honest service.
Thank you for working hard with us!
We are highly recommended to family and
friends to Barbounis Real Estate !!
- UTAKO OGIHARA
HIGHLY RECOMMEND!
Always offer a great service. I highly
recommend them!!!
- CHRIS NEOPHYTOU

________________

A lone number is the expected answer: the count of lines in these entries holding the string "service".

▶ [The completed task]:
2